Eine der bekanntesten Sehenswürdigkeiten in Chongqing ist die Monorailbahn, die in einem Wohnhaus verschwindet. Die Rede ist von der Liziba Station auf Linie 2, und das Spektakel ist tatsächlich genau das, wonach es klingt: Der Zug fährt zwischen dem 6. und 8. Stockwerk einmal quer durch ein 19-stöckiges Wohnhaus. Über und unter den Gleisen wird ganz normal gewohnt, angeblich rund 400 Haushalte. Anders als man vermuten würde, wurde die Bahn aber nicht nachträglich durch ein bestehendes Haus gebohrt, sondern Haus und Station von Anfang an zusammen geplant und gebaut. Dank gummibereifter Räder und ordentlich Lärmdämmung sollen die Bewohner von der durchrauschenden Bahn kaum etwas mitbekommen. Seit die Station vor ein paar Jahren im Netz viral ging, pilgern Jahr für Jahr Millionen Menschen hierher.
Entsprechend müssen auch wir da natürlich hin und stellen vor Ort fest, dass wir nicht die Einzigen mit dieser Idee sind. Surprise. Unten an der offiziellen Aussichtsplattform schiebt sich die Menge, jeder will den einen Moment erwischen, in dem der Zug ins Gebäude eintaucht. Glücklicherweise entdeckt Anika aber einen kleinen Treppenaufgang in der Nähe der Station, und dieser führt gegen eine kleine Gebühr in eine quasi leere Wohnung, aus der man in Ruhe super Fotos von der Bahn und der Wohnung selbst machen kann. Deutlich entspannter als das Gedränge unten und definitiv zu empfehlen.







Dazu-Felsgrotten
Neben der Stadt selbst unternehmen wir auch noch eine Tagestour zu den Dazu-Felsgrotten.
Die Felsskulpturen von Dazu (大足石刻, Dàzú Shíkè) sind eine Reihe bedeutender religiöser Steinschnitzereien, deren Ursprünge bis ins 7. Jahrhundert zurückreichen. In ihrer Darstellung verschmelzen buddhistische, konfuzianische und daoistische Vorstellungen. Seit 1999 zählen sie zum UNESCO-Welterbe. Unter dem Begriff werden rund 75 geschützte Stätten zusammengefasst, die schätzungsweise 50.000 Statuen sowie über 100.000 chinesische Schriftzeichen an Inschriften enthalten. Zu finden sind sie an den steilen Hängen des Kreises Dazu nahe Chongqing, die künstlerischen Höhepunkte liegen an den Bergen Baodingshan und Beishan.

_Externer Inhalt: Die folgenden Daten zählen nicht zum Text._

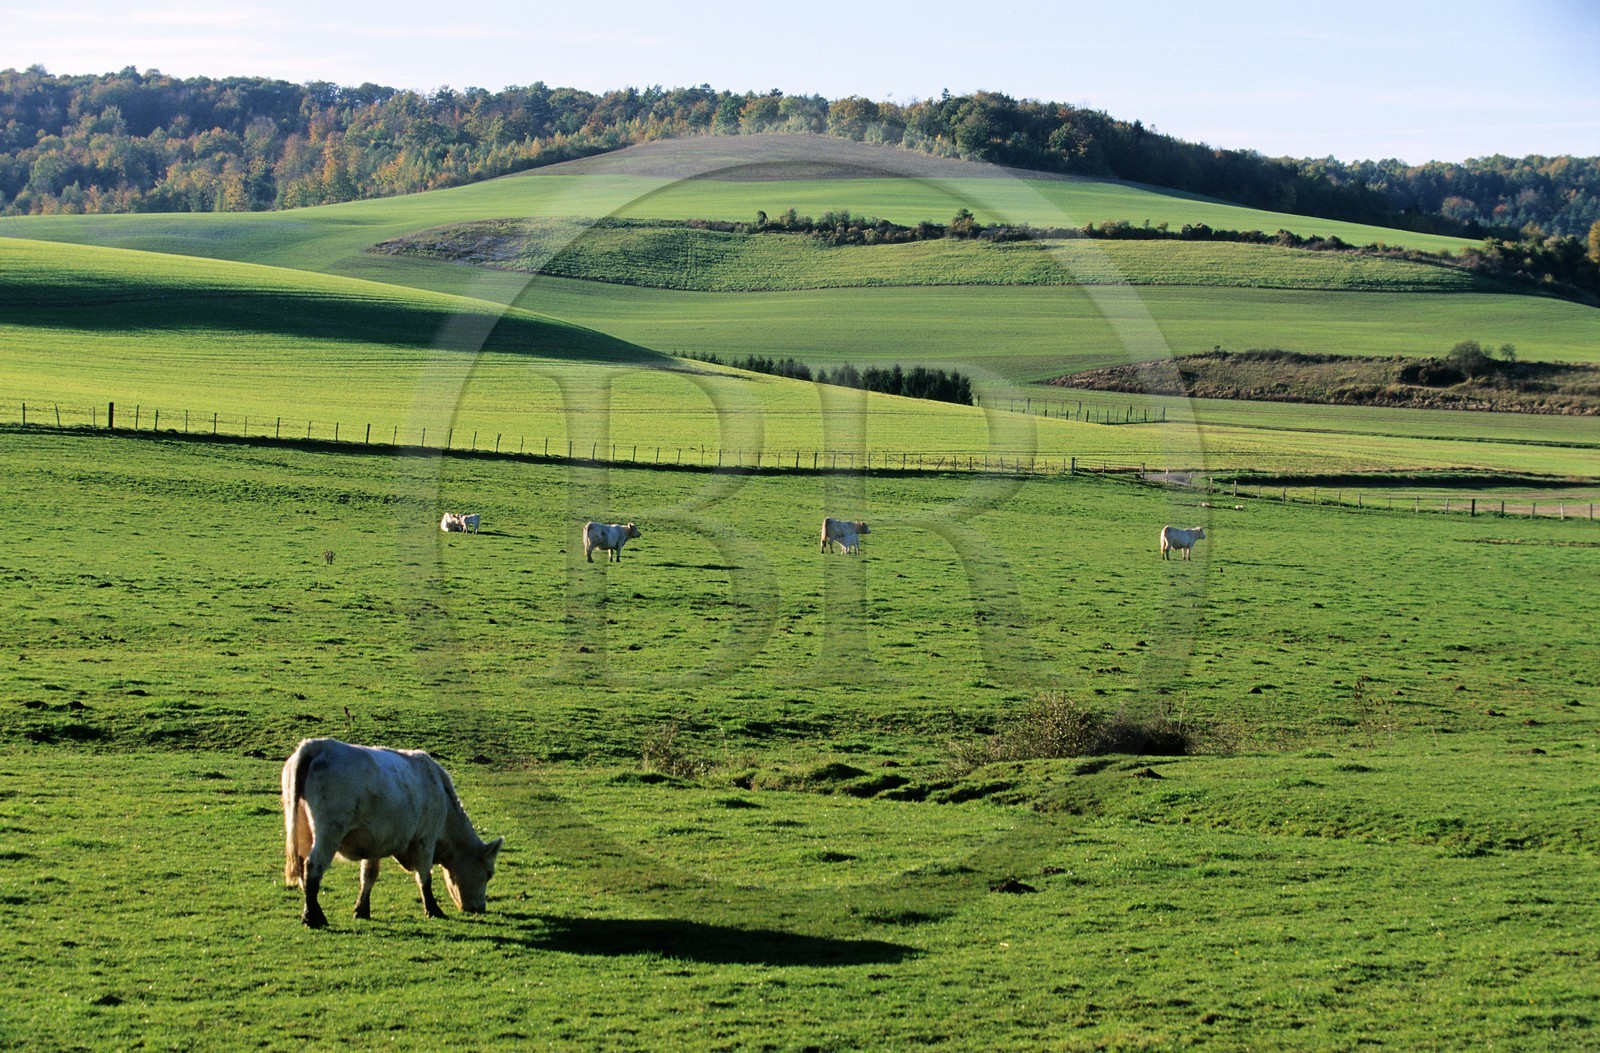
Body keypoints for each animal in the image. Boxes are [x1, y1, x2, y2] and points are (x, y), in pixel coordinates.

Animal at [281, 738, 502, 929]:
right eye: (489, 873)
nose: (480, 908)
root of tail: (318, 744)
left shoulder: (374, 845)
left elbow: (368, 876)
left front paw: (362, 910)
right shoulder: (425, 840)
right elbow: (424, 876)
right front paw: (433, 909)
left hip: (302, 832)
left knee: (302, 868)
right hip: (329, 833)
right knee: (313, 867)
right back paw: (314, 917)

Der Ausflug hat sich definitiv gelohnt, super beeindruckend und spannend. Solche Orte live zu sehen ist nochmal etwas anderes als auf Fotos.
Fazit
Chongqing selbst war am Ende ganz cool, aber nicht so spektakulär, wie einem das online zu findende Material weismachen will. Die Stadt besticht schon durch die vielen verschiedenen Ebenen, auf denen man sich bewegt, und nachts leuchtet alles bunt, so super faszinierend wie erwartet war es am Ende aber dann doch nicht. Muss man mal gesehen haben, reicht dann aber auch. Also doch einfach nur 3D statt 5D.